Outra das lembranças girou em torno do conclave em que Roncalli foi
eleito papa. "Ele me pediu para ir à Domus Mariae pegar alguns objectos
pessoais. Eu pedi permissão ao cardeal Tisserant (então decano do
colégio cardinalício) e o cardeal me respondeu: ‘Ainda estamos em
conclave, não podemos sair. Se você sair, eu o excomungo'". Gusso contou
o caso a Roncalli, que replicou: “Vá e diga ao cardeal que, se ele
excomungar você, eu desexcomungo”.
Depois que a fumaça branca indicou a eleição do sucessor de Pedro,
chegaram ao Vaticano, vindas de Bérgamo, algumas caixas com os livros e
quadros de Roncalli. O Vaticano se encarregou de colocar os quadros, mas
o resultado ficou ruim. O papa João XXIII pediu então que Gusso
conseguisse pregos, martelo e escada. E eles mesmos recolocaram os
quadros.
Outra história engraçada aconteceu com Cesidio Lolli, então vice-director de L'Osservatore Romano. Ele foi ao encontro de João XXIII
para corrigir alguns textos e se ajoelhou diante da sua escrivaninha.
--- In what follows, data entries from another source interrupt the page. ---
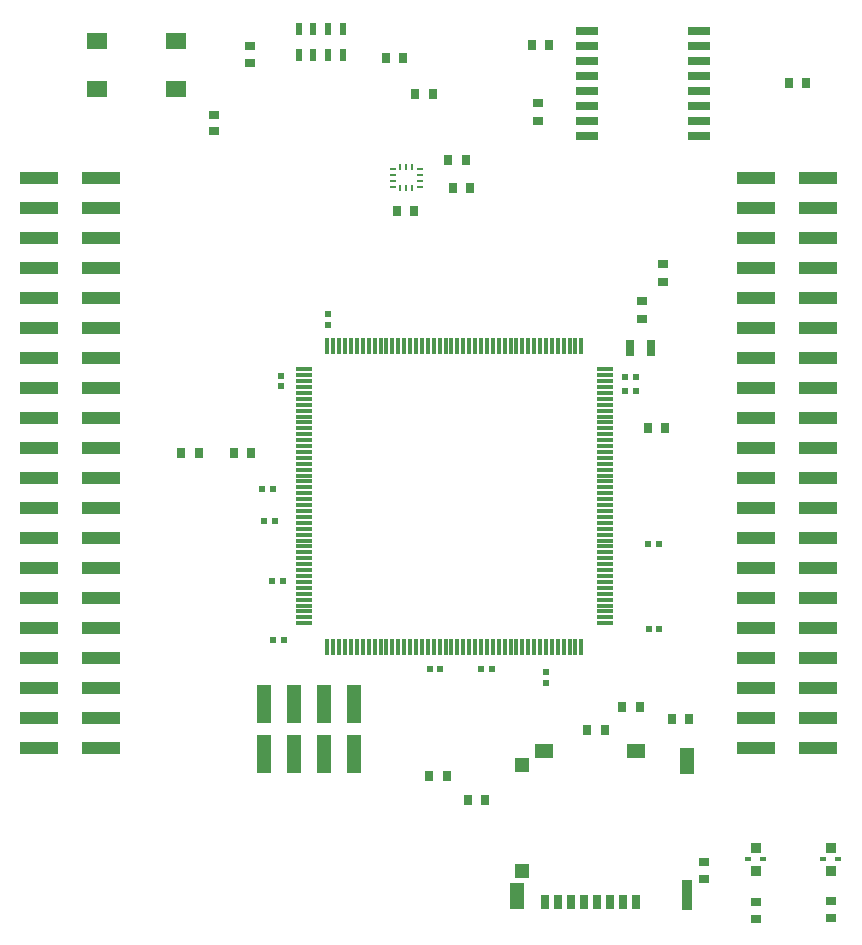
<source format=gtp>
G04*
G04 #@! TF.GenerationSoftware,Altium Limited,Altium Designer,23.11.1 (41)*
G04*
G04 Layer_Color=8421504*
%FSLAX25Y25*%
%MOIN*%
G70*
G04*
G04 #@! TF.SameCoordinates,3206F265-2646-4181-9204-0E6D39A93BEF*
G04*
G04*
G04 #@! TF.FilePolarity,Positive*
G04*
G01*
G75*
%ADD19R,0.12500X0.04488*%
%ADD20R,0.02756X0.03543*%
%ADD21R,0.03543X0.02756*%
G04:AMPARAMS|DCode=22|XSize=21.65mil|YSize=19.68mil|CornerRadius=2.46mil|HoleSize=0mil|Usage=FLASHONLY|Rotation=90.000|XOffset=0mil|YOffset=0mil|HoleType=Round|Shape=RoundedRectangle|*
%AMROUNDEDRECTD22*
21,1,0.02165,0.01476,0,0,90.0*
21,1,0.01673,0.01968,0,0,90.0*
1,1,0.00492,0.00738,0.00837*
1,1,0.00492,0.00738,-0.00837*
1,1,0.00492,-0.00738,-0.00837*
1,1,0.00492,-0.00738,0.00837*
%
%ADD22ROUNDEDRECTD22*%
G04:AMPARAMS|DCode=23|XSize=21.65mil|YSize=19.68mil|CornerRadius=2.46mil|HoleSize=0mil|Usage=FLASHONLY|Rotation=0.000|XOffset=0mil|YOffset=0mil|HoleType=Round|Shape=RoundedRectangle|*
%AMROUNDEDRECTD23*
21,1,0.02165,0.01476,0,0,0.0*
21,1,0.01673,0.01968,0,0,0.0*
1,1,0.00492,0.00837,-0.00738*
1,1,0.00492,-0.00837,-0.00738*
1,1,0.00492,-0.00837,0.00738*
1,1,0.00492,0.00837,0.00738*
%
%ADD23ROUNDEDRECTD23*%
%ADD24R,0.01181X0.05709*%
%ADD25R,0.05709X0.01181*%
G04:AMPARAMS|DCode=26|XSize=51.18mil|YSize=29.92mil|CornerRadius=3.74mil|HoleSize=0mil|Usage=FLASHONLY|Rotation=90.000|XOffset=0mil|YOffset=0mil|HoleType=Round|Shape=RoundedRectangle|*
%AMROUNDEDRECTD26*
21,1,0.05118,0.02244,0,0,90.0*
21,1,0.04370,0.02992,0,0,90.0*
1,1,0.00748,0.01122,0.02185*
1,1,0.00748,0.01122,-0.02185*
1,1,0.00748,-0.01122,-0.02185*
1,1,0.00748,-0.01122,0.02185*
%
%ADD26ROUNDEDRECTD26*%
%ADD27R,0.05000X0.12520*%
%ADD28R,0.03150X0.03543*%
%ADD29R,0.03150X0.04882*%
%ADD30R,0.03740X0.09843*%
%ADD31R,0.04528X0.08661*%
%ADD32R,0.04567X0.04921*%
%ADD33R,0.04567X0.04724*%
%ADD34R,0.05906X0.04528*%
%ADD35R,0.00984X0.01870*%
%ADD36R,0.01870X0.00984*%
%ADD37R,0.03543X0.02559*%
%ADD38R,0.03740X0.03543*%
%ADD39R,0.02205X0.01575*%
%ADD40R,0.07598X0.02756*%
%ADD41R,0.02362X0.04331*%
%ADD42R,0.06693X0.05512*%
%ADD43R,0.03543X0.03150*%
D19*
X53218Y81800D02*
D03*
X32725D02*
D03*
X53218Y91800D02*
D03*
X32725D02*
D03*
X53218Y101800D02*
D03*
X32725D02*
D03*
X53218Y111800D02*
D03*
X32725D02*
D03*
X53218Y121800D02*
D03*
X32725D02*
D03*
X53218Y131800D02*
D03*
X32725D02*
D03*
X53218Y141800D02*
D03*
X32725D02*
D03*
X53218Y151800D02*
D03*
X32725D02*
D03*
X53218Y161800D02*
D03*
X32725D02*
D03*
X53218Y171800D02*
D03*
X32725D02*
D03*
X53218Y181800D02*
D03*
X32725D02*
D03*
X53218Y191800D02*
D03*
X32725D02*
D03*
X53218Y201800D02*
D03*
X32725D02*
D03*
X53218Y211800D02*
D03*
X32725D02*
D03*
X53218Y221800D02*
D03*
X32725D02*
D03*
X53218Y231800D02*
D03*
X32725D02*
D03*
X53218Y241800D02*
D03*
X32725D02*
D03*
X53218Y251800D02*
D03*
X32725D02*
D03*
X53218Y261800D02*
D03*
X32725D02*
D03*
X53218Y271800D02*
D03*
X32725D02*
D03*
X271678Y251800D02*
D03*
Y271800D02*
D03*
X292171D02*
D03*
X271678Y261800D02*
D03*
X292171D02*
D03*
Y251800D02*
D03*
X271678Y241800D02*
D03*
X292171D02*
D03*
X271678Y231800D02*
D03*
X292171D02*
D03*
X271678Y221800D02*
D03*
X292171D02*
D03*
X271678Y211800D02*
D03*
X292171D02*
D03*
X271678Y201800D02*
D03*
X292171D02*
D03*
X271678Y191800D02*
D03*
X292171D02*
D03*
X271678Y181800D02*
D03*
X292171D02*
D03*
X271678Y171800D02*
D03*
X292171D02*
D03*
X271678Y161800D02*
D03*
X292171D02*
D03*
X271678Y151800D02*
D03*
X292171D02*
D03*
X271678Y141800D02*
D03*
X292171D02*
D03*
X271678Y131800D02*
D03*
X292171D02*
D03*
X271678Y121800D02*
D03*
X292171D02*
D03*
X271678Y111800D02*
D03*
X292171D02*
D03*
X271678Y101800D02*
D03*
X292171D02*
D03*
X271678Y91800D02*
D03*
X292171D02*
D03*
X271678Y81800D02*
D03*
X292171D02*
D03*
D20*
X162594Y72500D02*
D03*
X168500D02*
D03*
X249453Y91500D02*
D03*
X243547D02*
D03*
X175547Y64500D02*
D03*
X181453D02*
D03*
X221200Y87746D02*
D03*
X215294D02*
D03*
X86028Y180106D02*
D03*
X80122D02*
D03*
X97483D02*
D03*
X103388D02*
D03*
X235547Y188500D02*
D03*
X241453D02*
D03*
X233000Y95500D02*
D03*
X227094D02*
D03*
X288453Y303500D02*
D03*
X282547D02*
D03*
X154088Y311854D02*
D03*
X148182D02*
D03*
X158047Y300000D02*
D03*
X163953D02*
D03*
X169047Y277737D02*
D03*
X174953D02*
D03*
D21*
X254437Y43972D02*
D03*
Y38067D02*
D03*
X233500Y230953D02*
D03*
Y225047D02*
D03*
X240500Y237222D02*
D03*
Y243127D02*
D03*
X198853Y296953D02*
D03*
Y291047D02*
D03*
D22*
X239359Y121492D02*
D03*
X235816D02*
D03*
X183508Y108315D02*
D03*
X179964D02*
D03*
X166419Y108374D02*
D03*
X162876D02*
D03*
X110650Y118000D02*
D03*
X114194D02*
D03*
X110451Y137635D02*
D03*
X113994D02*
D03*
X107631Y157585D02*
D03*
X111174D02*
D03*
X107084Y168065D02*
D03*
X110627D02*
D03*
X239272Y150000D02*
D03*
X235728D02*
D03*
X231604Y200770D02*
D03*
X228061D02*
D03*
X231604Y205511D02*
D03*
X228061D02*
D03*
D23*
X201750Y103513D02*
D03*
Y107056D02*
D03*
X113215Y205957D02*
D03*
Y202414D02*
D03*
X129109Y226548D02*
D03*
Y223005D02*
D03*
D24*
X132714Y215898D02*
D03*
X207517Y115702D02*
D03*
X213423Y215898D02*
D03*
X211454D02*
D03*
X209486D02*
D03*
X207517D02*
D03*
X205549D02*
D03*
X203580D02*
D03*
X201612D02*
D03*
X199643D02*
D03*
X197675D02*
D03*
X195706D02*
D03*
X193738D02*
D03*
X191769D02*
D03*
X189801D02*
D03*
X187832D02*
D03*
X185864D02*
D03*
X183895D02*
D03*
X181927D02*
D03*
X179958D02*
D03*
X177990D02*
D03*
X176021D02*
D03*
X174053D02*
D03*
X172084D02*
D03*
X170116D02*
D03*
X168147D02*
D03*
X166179D02*
D03*
X164210D02*
D03*
X162242D02*
D03*
X160273D02*
D03*
X158305D02*
D03*
X156336D02*
D03*
X154368D02*
D03*
X152399D02*
D03*
X150431D02*
D03*
X148462D02*
D03*
X146494D02*
D03*
X144525D02*
D03*
X142557D02*
D03*
X140588D02*
D03*
X138620D02*
D03*
X136651D02*
D03*
X134683D02*
D03*
X130746D02*
D03*
X128777D02*
D03*
Y115702D02*
D03*
X130746D02*
D03*
X132714D02*
D03*
X134683D02*
D03*
X136651D02*
D03*
X138620D02*
D03*
X140588D02*
D03*
X142557D02*
D03*
X144525D02*
D03*
X146494D02*
D03*
X148462D02*
D03*
X150431D02*
D03*
X152399D02*
D03*
X154368D02*
D03*
X156336D02*
D03*
X158305D02*
D03*
X160273D02*
D03*
X162242D02*
D03*
X164210D02*
D03*
X166179D02*
D03*
X168147D02*
D03*
X170116D02*
D03*
X172084D02*
D03*
X174053D02*
D03*
X176021D02*
D03*
X177990D02*
D03*
X179958D02*
D03*
X181927D02*
D03*
X183895D02*
D03*
X185864D02*
D03*
X187832D02*
D03*
X189801D02*
D03*
X191769D02*
D03*
X193738D02*
D03*
X195706D02*
D03*
X197675D02*
D03*
X199643D02*
D03*
X201612D02*
D03*
X203580D02*
D03*
X205549D02*
D03*
X209486D02*
D03*
X211454D02*
D03*
X213423D02*
D03*
D25*
X221198Y186469D02*
D03*
X121002Y208123D02*
D03*
Y206154D02*
D03*
Y204186D02*
D03*
Y202217D02*
D03*
Y200249D02*
D03*
Y198280D02*
D03*
Y196312D02*
D03*
Y194343D02*
D03*
Y192375D02*
D03*
Y190406D02*
D03*
Y188438D02*
D03*
Y186469D02*
D03*
Y184501D02*
D03*
Y182532D02*
D03*
Y180564D02*
D03*
Y178595D02*
D03*
Y176627D02*
D03*
Y174658D02*
D03*
Y172690D02*
D03*
Y170721D02*
D03*
Y168753D02*
D03*
Y166784D02*
D03*
Y164816D02*
D03*
Y162847D02*
D03*
Y160879D02*
D03*
Y158910D02*
D03*
Y156942D02*
D03*
Y154973D02*
D03*
Y153005D02*
D03*
Y151036D02*
D03*
Y149068D02*
D03*
Y147099D02*
D03*
Y145131D02*
D03*
Y143162D02*
D03*
Y141194D02*
D03*
Y139225D02*
D03*
Y137257D02*
D03*
Y135288D02*
D03*
Y133320D02*
D03*
Y131351D02*
D03*
Y129383D02*
D03*
Y127414D02*
D03*
Y125446D02*
D03*
Y123477D02*
D03*
X221198D02*
D03*
Y125446D02*
D03*
Y127414D02*
D03*
Y129383D02*
D03*
Y131351D02*
D03*
Y133320D02*
D03*
Y135288D02*
D03*
Y137257D02*
D03*
Y139225D02*
D03*
Y141194D02*
D03*
Y143162D02*
D03*
Y145131D02*
D03*
Y147099D02*
D03*
Y149068D02*
D03*
Y151036D02*
D03*
Y153005D02*
D03*
Y154973D02*
D03*
Y156942D02*
D03*
Y158910D02*
D03*
Y160879D02*
D03*
Y162847D02*
D03*
Y164816D02*
D03*
Y166784D02*
D03*
Y168753D02*
D03*
Y170721D02*
D03*
Y172690D02*
D03*
Y174658D02*
D03*
Y176627D02*
D03*
Y178595D02*
D03*
Y180564D02*
D03*
Y182532D02*
D03*
Y184501D02*
D03*
Y188438D02*
D03*
Y190406D02*
D03*
Y192375D02*
D03*
Y194343D02*
D03*
Y196312D02*
D03*
Y198280D02*
D03*
Y200249D02*
D03*
Y202217D02*
D03*
Y204186D02*
D03*
Y206154D02*
D03*
Y208123D02*
D03*
D26*
X236766Y215062D02*
D03*
X229719D02*
D03*
D27*
X137500Y96496D02*
D03*
Y80000D02*
D03*
X127500Y96496D02*
D03*
Y80000D02*
D03*
X117500Y96496D02*
D03*
Y80000D02*
D03*
X107500Y96496D02*
D03*
Y80000D02*
D03*
D28*
X157541Y260905D02*
D03*
X152029D02*
D03*
X170763Y268392D02*
D03*
X176275D02*
D03*
X196988Y316175D02*
D03*
X202500D02*
D03*
D29*
X231472Y30546D02*
D03*
X227142D02*
D03*
X222811D02*
D03*
X218480D02*
D03*
X214150D02*
D03*
X209819D02*
D03*
X205488D02*
D03*
X201157D02*
D03*
D30*
X248579Y33026D02*
D03*
D31*
X191925Y32435D02*
D03*
X248579Y77632D02*
D03*
D32*
X193500Y40900D02*
D03*
D33*
X193717Y76333D02*
D03*
D34*
X201000Y80762D02*
D03*
X231630D02*
D03*
D35*
X153108Y275577D02*
D03*
X155077D02*
D03*
X157045D02*
D03*
Y268392D02*
D03*
X155077D02*
D03*
X153108D02*
D03*
D36*
X159653Y274937D02*
D03*
Y272969D02*
D03*
Y271000D02*
D03*
Y269032D02*
D03*
X150500D02*
D03*
Y271000D02*
D03*
Y272969D02*
D03*
Y274937D02*
D03*
D37*
X296500Y25146D02*
D03*
Y30854D02*
D03*
X271500Y25000D02*
D03*
Y30709D02*
D03*
D38*
X296500Y41020D02*
D03*
Y48500D02*
D03*
X271500Y41020D02*
D03*
Y48500D02*
D03*
D39*
X293921Y44760D02*
D03*
X299079D02*
D03*
X268921D02*
D03*
X274079D02*
D03*
D40*
X215457Y321000D02*
D03*
Y316000D02*
D03*
Y311000D02*
D03*
Y306000D02*
D03*
Y301000D02*
D03*
Y296000D02*
D03*
Y291000D02*
D03*
Y286000D02*
D03*
X252543D02*
D03*
Y291000D02*
D03*
Y296000D02*
D03*
Y301000D02*
D03*
Y306000D02*
D03*
Y311000D02*
D03*
Y316000D02*
D03*
Y321000D02*
D03*
D41*
X133921Y321500D02*
D03*
X129000D02*
D03*
X124079D02*
D03*
X119157D02*
D03*
Y312839D02*
D03*
X124079D02*
D03*
X129000D02*
D03*
X133921D02*
D03*
D42*
X51900Y317400D02*
D03*
X78278D02*
D03*
X51900Y301652D02*
D03*
X78278D02*
D03*
D43*
X103000Y310244D02*
D03*
Y315756D02*
D03*
X90826Y293000D02*
D03*
Y287488D02*
D03*
M02*

</source>
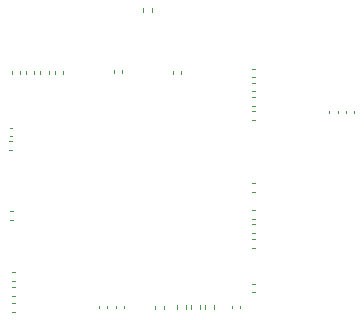
<source format=gbr>
%TF.GenerationSoftware,KiCad,Pcbnew,9.0.4-9.0.4-0~ubuntu24.04.1*%
%TF.CreationDate,2025-09-24T00:09:48+02:00*%
%TF.ProjectId,CarteMere,43617274-654d-4657-9265-2e6b69636164,rev?*%
%TF.SameCoordinates,Original*%
%TF.FileFunction,Legend,Bot*%
%TF.FilePolarity,Positive*%
%FSLAX46Y46*%
G04 Gerber Fmt 4.6, Leading zero omitted, Abs format (unit mm)*
G04 Created by KiCad (PCBNEW 9.0.4-9.0.4-0~ubuntu24.04.1) date 2025-09-24 00:09:48*
%MOMM*%
%LPD*%
G01*
G04 APERTURE LIST*
%ADD10C,0.120000*%
G04 APERTURE END LIST*
D10*
%TO.C,C26*%
X160010000Y-86992164D02*
X160010000Y-87207836D01*
X160730000Y-86992164D02*
X160730000Y-87207836D01*
%TO.C,C14*%
X131710000Y-83877836D02*
X131710000Y-83662164D01*
X132430000Y-83877836D02*
X132430000Y-83662164D01*
%TO.C,C16*%
X131742164Y-101940000D02*
X131957836Y-101940000D01*
X131742164Y-102660000D02*
X131957836Y-102660000D01*
%TO.C,C17*%
X131512164Y-89590000D02*
X131727836Y-89590000D01*
X131512164Y-90310000D02*
X131727836Y-90310000D01*
%TO.C,C29*%
X152277836Y-101640000D02*
X152062164Y-101640000D01*
X152277836Y-102360000D02*
X152062164Y-102360000D01*
%TO.C,C22*%
X143860000Y-103757836D02*
X143860000Y-103542164D01*
X144580000Y-103757836D02*
X144580000Y-103542164D01*
%TO.C,C23*%
X152307836Y-87040000D02*
X152092164Y-87040000D01*
X152307836Y-87760000D02*
X152092164Y-87760000D01*
%TO.C,C19*%
X139060000Y-103737836D02*
X139060000Y-103522164D01*
X139780000Y-103737836D02*
X139780000Y-103522164D01*
%TO.C,C31*%
X152307836Y-85840000D02*
X152092164Y-85840000D01*
X152307836Y-86560000D02*
X152092164Y-86560000D01*
%TO.C,C11*%
X150360000Y-103727836D02*
X150360000Y-103512164D01*
X151080000Y-103727836D02*
X151080000Y-103512164D01*
%TO.C,C25*%
X152277836Y-93140000D02*
X152062164Y-93140000D01*
X152277836Y-93860000D02*
X152062164Y-93860000D01*
%TO.C,C27*%
X152277836Y-97890000D02*
X152062164Y-97890000D01*
X152277836Y-98610000D02*
X152062164Y-98610000D01*
%TO.C,C20*%
X152092164Y-83440000D02*
X152307836Y-83440000D01*
X152092164Y-84160000D02*
X152307836Y-84160000D01*
%TO.C,C30*%
X152307836Y-84640000D02*
X152092164Y-84640000D01*
X152307836Y-85360000D02*
X152092164Y-85360000D01*
%TO.C,C5*%
X131532164Y-88440000D02*
X131747836Y-88440000D01*
X131532164Y-89160000D02*
X131747836Y-89160000D01*
%TO.C,C28*%
X140510000Y-103737836D02*
X140510000Y-103522164D01*
X141230000Y-103737836D02*
X141230000Y-103522164D01*
%TO.C,C10*%
X131742164Y-100690000D02*
X131957836Y-100690000D01*
X131742164Y-101410000D02*
X131957836Y-101410000D01*
%TO.C,C9*%
X131572164Y-95510000D02*
X131787836Y-95510000D01*
X131572164Y-96230000D02*
X131787836Y-96230000D01*
%TO.C,C33*%
X134110000Y-83662164D02*
X134110000Y-83877836D01*
X134830000Y-83662164D02*
X134830000Y-83877836D01*
%TO.C,C8*%
X131957836Y-103290000D02*
X131742164Y-103290000D01*
X131957836Y-104010000D02*
X131742164Y-104010000D01*
%TO.C,C21*%
X145360000Y-83642164D02*
X145360000Y-83857836D01*
X146080000Y-83642164D02*
X146080000Y-83857836D01*
%TO.C,C7*%
X140360000Y-83562164D02*
X140360000Y-83777836D01*
X141080000Y-83562164D02*
X141080000Y-83777836D01*
%TO.C,R20*%
X145740000Y-103436359D02*
X145740000Y-103743641D01*
X146500000Y-103436359D02*
X146500000Y-103743641D01*
%TO.C,R23*%
X142830000Y-78623641D02*
X142830000Y-78316359D01*
X143590000Y-78623641D02*
X143590000Y-78316359D01*
%TO.C,C32*%
X135360000Y-83662164D02*
X135360000Y-83877836D01*
X136080000Y-83662164D02*
X136080000Y-83877836D01*
%TO.C,C13*%
X132910000Y-83672164D02*
X132910000Y-83887836D01*
X133630000Y-83672164D02*
X133630000Y-83887836D01*
%TO.C,R21*%
X146890000Y-103436359D02*
X146890000Y-103743641D01*
X147650000Y-103436359D02*
X147650000Y-103743641D01*
%TO.C,R5*%
X152026359Y-96620000D02*
X152333641Y-96620000D01*
X152026359Y-97380000D02*
X152333641Y-97380000D01*
%TO.C,R11*%
X148040000Y-103436359D02*
X148040000Y-103743641D01*
X148800000Y-103436359D02*
X148800000Y-103743641D01*
%TO.C,C24*%
X158610000Y-86992164D02*
X158610000Y-87207836D01*
X159330000Y-86992164D02*
X159330000Y-87207836D01*
%TO.C,R3*%
X152026359Y-95370000D02*
X152333641Y-95370000D01*
X152026359Y-96130000D02*
X152333641Y-96130000D01*
%TD*%
M02*

</source>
"Mas o que é que você está fazendo? Sente-se na cadeira!", disse logo
Roncalli, espantado.
Antes das audiências das quartas-feiras, João XXIII lia o evangelho
do dia. O papa levava o discurso preparado por escrito e o lia para o
público, na Sala das Bênçãos. A Sala Paulo VI não existia ainda. Depois,
ele fechava a pasta e dizia para as pessoas: "Terminamos. Agora vamos
dizer umas palavras entre nós!". E o ajudante completa que "quando ele
falava sem os papéis, suas palavras eram maravilhosas".
Quando trabalhava com Roncalli em Veneza, Gusso pediu certa vez que o
patriarca o ajudasse a encontrar outro trabalho, porque queria se casar
e estava ganhando pouco. Roncalli respondeu: "Não se preocupe. O seu
futuro está seguro, ninguém vai tocar em você". E pediu que ele lesse o
evangelho de Mateus. Depois de um ano, Roncalli virou papa e sua vida
mudou de um dia para o outro. O papa quis que o ajudante continuasse
sempre próximo, em especial quando adoeceu. Naquela época, Gusso lia o
Osservatore Romano à noite para o papa enfermo.
O ex-ajudante se lembra também da primeira impressão de Roncalli como
papa: "Olhamos para fora e vimos a Praça de São Pedro vazia e escura".
Para ele foi uma "decepção", porque estava acostumado com Veneza, onde a
Praça de São Marcos estava sempre cheia de música e luzes.
Gusso contou que João XXIII só "lhe puxou as orelhas" uma vez, dois
dias antes de morrer. Naqueles dias, seus irmãos e sua irmã foram
visitá-lo. Depois, ele conversou com Gusso, que recorda: "Ele me deu um
pequeno sermão. O que não tinha me dito em dez anos, ele me disse antes
de morrer: pediu que eu recorresse mais aos sacramentos. E falou também:
‘Não se apegue ao dinheiro, porque com o dinheiro você não vai fazer
nada na vida’. E disse: ‘Se você precisar, em qualquer momento, me
chame, que eu vou responder’. E ele cumpriu, porque em vários problemas
da vida eu fui pedir socorro e ele sempre me respondeu".
Ao terminar seu testemunho, Gusso declarou que o papa Francisco se
parece muito com João XXIII: "Ele tem a mesma bondade, se preocupa muito
com os pobres e com os humildes". E contou que, depois de participar de
uma missa com Francisco, foi saudá-lo e lhe disse: "O senhor é quase
igual ao papa João". O papa argentino respondeu dando a sua simpática e
característica risada.
(02 de Abril de 2014) © Innovative Media Inc.